Les mouvemens que nous avons étudiés jusqu’ici frappent peu parce qu’ils sont difficilement appréciables. Qu’une racine s’en aille aux provisions en dépit de tous les obstacles, qu’une tige opère les plus curieuses évolutions pour arriver à la lumière, qu’une plante volubile multiplie rapidement ses spirales, ou qu’une vrille fasse les tours de force les plus étranges pour chercher un point d’appui et s’y maintenir, voilà sans doute autant de phénomènes remarquables ; mais encore faut-il, pour les constater, des observations suivies et parfois même fort délicates.
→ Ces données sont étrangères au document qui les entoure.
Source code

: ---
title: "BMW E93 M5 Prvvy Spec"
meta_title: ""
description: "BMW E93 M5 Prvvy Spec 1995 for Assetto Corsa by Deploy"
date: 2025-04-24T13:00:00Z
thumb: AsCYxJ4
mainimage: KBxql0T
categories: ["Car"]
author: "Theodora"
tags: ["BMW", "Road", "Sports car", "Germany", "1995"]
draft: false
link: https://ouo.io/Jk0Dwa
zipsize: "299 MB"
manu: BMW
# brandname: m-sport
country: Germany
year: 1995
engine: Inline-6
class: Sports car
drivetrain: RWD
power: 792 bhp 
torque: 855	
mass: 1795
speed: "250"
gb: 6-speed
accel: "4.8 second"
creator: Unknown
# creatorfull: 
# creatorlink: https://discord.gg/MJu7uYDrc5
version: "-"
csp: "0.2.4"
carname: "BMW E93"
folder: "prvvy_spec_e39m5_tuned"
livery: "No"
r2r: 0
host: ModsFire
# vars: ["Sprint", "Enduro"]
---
En voici d’autres bien plus frappans et qu’il est facile d’observer sans étude, sans le moindre appareil scientifique. Il s’agit du sommeil des plantes. Ce phénomène, connu dès la plus haute antiquité, doit à Linné le nom sous lequel il a été désigné depuis. Cette dénomination du reste est mal appropriée. Le mot de sommeil, qui entraîne avec lui l’idée d’un certain alanguissement, tout au moins d’un repos amené par le relâchement du système nerveux, ne devrait point s’appliquer à l’espèce de contraction des végétaux que l’on dit endormis[1].

  1. Les feuilles endormies ne présentent en effet aucune souplesse ; elles sont comme crispées, résistent au doigt qui les sollicite, et, quand on les écarte de la disposition qui caractérise ce prétendu sommeil, elles y reviennent comme poussées par un léger ressort.